Fragmento seleccionado:
Haremos nuestras propias películas. Nos veremos jugar al fútbol, construiremos casas y familias, seremos con solo decirlo en voz alta. Los sueños que antes eran murmullos del inconsciente se volverán imágenes. Seremos arquitectos u oficinistas, millonarios o presidentes de mundos reales y de otros planetas, con apenas pensarlo. Seremos una serie, una película, y hasta podremos elegirle un final feliz.
Ese es el futuro prometido: todo en una pantalla. Y sin embargo, lo que palpita de verdad sigue ocurriendo en la esquina: alguien que canta, que baila, que actúa, que transpira su verdad. Allí está lo real —imperfecto, corporal— frente al brillo pulido y tambien imperfecto de la promesa virtual.

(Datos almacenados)
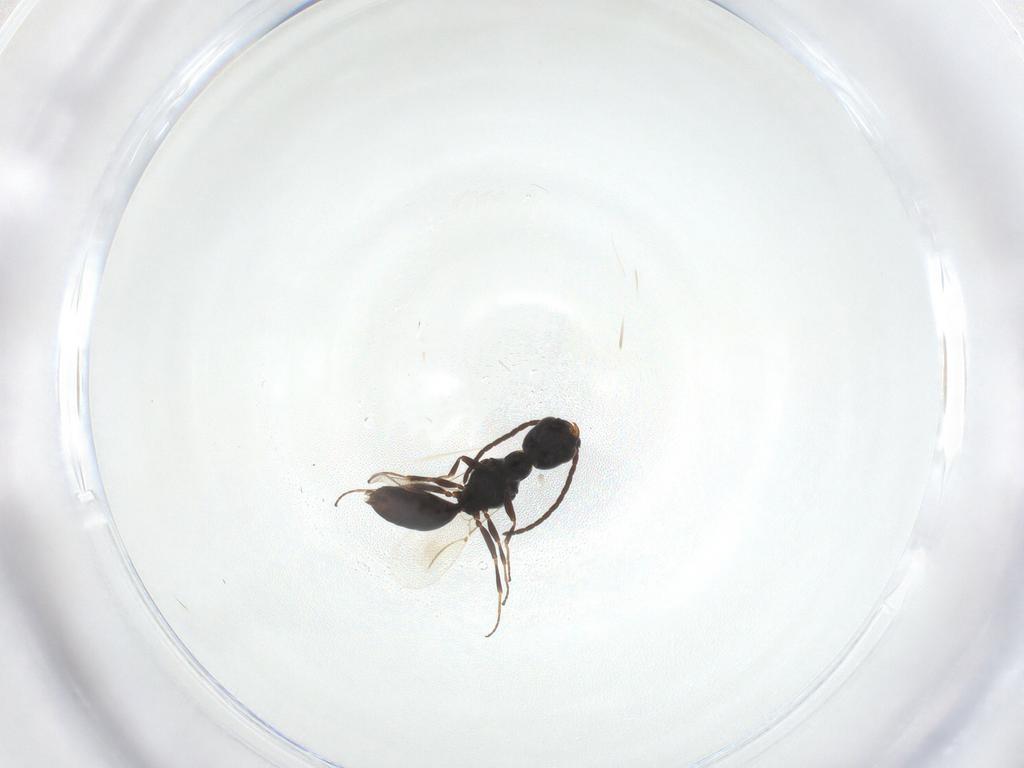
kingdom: Animalia
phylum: Arthropoda
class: Insecta
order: Hymenoptera
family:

Lista de actividades:
(A) Según el fragmento sobre el futuro de las pantallas, ¿qué bastará para llegar a ser arquitectos, millonarios o presidentes? Explícalo en una a tres oraciones.
(B) Prosigue el fragmento sobre el futuro de las pantallas a partir de su última oración.

Respuestas:
(A) Bastará con apenas pensarlo. El texto afirma también que seremos con solo decirlo en voz alta, y que los sueños que antes eran murmullos del inconsciente se volverán imágenes.

(B)
En esos mundos imaginarios se puede colgar la propia música y hacer que suene hasta que nadie pueda ignorarla; se puede descargar la furia contra quienes nunca tuvimos las herramientas para enfrentar, y hacerlo sin mover un dedo. Será como un Twitter, pero mucho más , con imágenes que muerden más que las palabras. Se podrán remezclar recuerdos y devolverlos en loop, como una venganza visual que persista hasta incomodar a todos.
Pero mientras hablamos de la ventana donde todo será posible, la realidad es otra: los artistas no tienen un espacio propio. Suben su música, sus cuadros, sus textos a plataformas que no les pertenecen. Todo lo que crean termina encerrado en servidores de las corporaciones. Trabajan para ellas gratis, les entregan su obra, su tiempo, su energía, y encima se convencen de que es libertad. Libertad, dicen. Pero en verdad son solo lo que antes eran los corresponsales de los medios: se les pagaba por dar información, por enviar crónicas desde cualquier lugar del mundo. Hoy hacen lo mismo, solo que gratis, creyendo que participan, cuando en realidad alimentan al monopolio más grande del planeta.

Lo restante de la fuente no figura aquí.